まず、一言で言ってしまえばゲンクは”超”の付く財務健全なクラブです。2020年の流動比率は400%を超え、自己資本比率は62%もあります。純資産額は75M€(≒97.5億円、130円/€、以下同)の資金余力はちょっとやそっとではびくともしない金額規模です。たとえコロナで業績が悪化したとしても全然余裕で耐えられるでしょう。

その安定した資金力を通じて、選手補強も買い手クラブとしての力を持っており、無形資産(≒補強選手移籍金)は35M€(≒45.5億円)を保持しています。

長期負債もほとんど持っておらず、流動負債も16M€(≒20億円)程度で、流動比率が高い水準であることから、その資金繰りも当然安定している状態です。

損益計算書

2020年は前年から売上高+70M€(≒91億円)+118%という驚異的な成長を記録しました。130M€(≒169億円)はクラブレコードです。その売上を支えたのは、推定80M€(≒104億円)となる移籍金収益と15M(≒20億円)以上はあると予測されるCL分配金です。まさに、ピッチ上の成功がそのまま収益の成長に直結している好例と言ってよいでしょう。

一方で、人件費は35M€(≒45.5億円)、売上に対する比率で27%に抑えられ、選手移籍金の減価償却費を加味しても42%の水準です。このコストの調整により29M€(≒38億円)の税引後最終利益を計上することに成功しました。

サッカービジネスの本業でPLをしっかり稼ぎ、それをBSへ蓄積していくという、サッカークラブ経営のまさにお手本のような決算書と言っても過言ではありません。

近年の成功の裏に有るもの

ゲンクはベルギープロクラブの中で唯一NPO法人で運営されているクラブです。その経営意思決定は理事会で合意決定されます。この理事会は地元経済会の有力者が名を連ね、近年のクラブの成功はこの有識者グループによる合理的意思決定が上手く機能しているからと言えます。

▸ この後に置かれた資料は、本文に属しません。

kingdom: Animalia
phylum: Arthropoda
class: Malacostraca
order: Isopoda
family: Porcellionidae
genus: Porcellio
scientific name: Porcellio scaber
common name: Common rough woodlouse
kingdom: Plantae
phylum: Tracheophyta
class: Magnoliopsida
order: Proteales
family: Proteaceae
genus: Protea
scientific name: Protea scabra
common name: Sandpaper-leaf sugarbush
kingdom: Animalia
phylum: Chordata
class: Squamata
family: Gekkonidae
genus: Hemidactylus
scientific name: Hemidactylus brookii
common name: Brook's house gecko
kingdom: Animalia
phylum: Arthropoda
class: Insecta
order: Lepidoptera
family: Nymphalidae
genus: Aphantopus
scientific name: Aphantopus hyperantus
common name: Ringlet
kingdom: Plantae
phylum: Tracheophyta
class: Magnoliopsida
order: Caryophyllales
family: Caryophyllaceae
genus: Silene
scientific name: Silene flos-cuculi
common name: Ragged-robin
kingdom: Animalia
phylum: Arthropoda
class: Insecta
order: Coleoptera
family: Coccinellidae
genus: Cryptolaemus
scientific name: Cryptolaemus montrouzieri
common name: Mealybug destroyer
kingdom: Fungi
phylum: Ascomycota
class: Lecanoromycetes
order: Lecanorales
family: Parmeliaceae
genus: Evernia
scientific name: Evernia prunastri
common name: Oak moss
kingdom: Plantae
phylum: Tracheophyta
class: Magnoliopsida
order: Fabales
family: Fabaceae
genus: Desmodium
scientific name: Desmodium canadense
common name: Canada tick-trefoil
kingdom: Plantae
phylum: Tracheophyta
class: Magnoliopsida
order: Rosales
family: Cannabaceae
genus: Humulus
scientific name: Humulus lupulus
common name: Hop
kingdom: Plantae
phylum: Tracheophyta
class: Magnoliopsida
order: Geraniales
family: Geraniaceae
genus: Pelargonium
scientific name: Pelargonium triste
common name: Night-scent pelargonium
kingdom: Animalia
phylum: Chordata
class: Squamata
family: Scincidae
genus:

それは、ピッチ上での成功と経済的成長を両立していることから明らかでしょう。毎年選手を高額移籍させつつも、コンペティションでの競争力を維持し、毎年タイトル争いに絡みながら、クラブとして最高売上をたたき出し、純資産を75M積上げるその手腕は、ベルギーの一地方都市でのマネジメントとして欧州でもトップレベルと言っても良いかもしれません。足りないものはCL、ELでの結果だけですが、ここも背伸びせずあくまで優秀な若手選手を獲得し、試合で選手価値を上げて高く売却するスタイルを貫き、地に足付いた経営を行っています。

クラブの会長であるピーター・クローネンは、プロリーグの代表も務めるなど、今クラブとしての影響力は過去の中でも最も大きくなっているかもしれません。

またマーケティングについて、地元密着を基本にとても質の高いものが展開され、地元コミュニティとの密接な繋がりを作り上げています。この近年の成功と地元密着によりリンブルフ州でのゲンク支持者は増加しています。国際的なマーケティングや投資受け入れを行わずに、人口6.6万人の街でここまでの結果を出せるのは、日本のJクラブにも参考になることでしょう。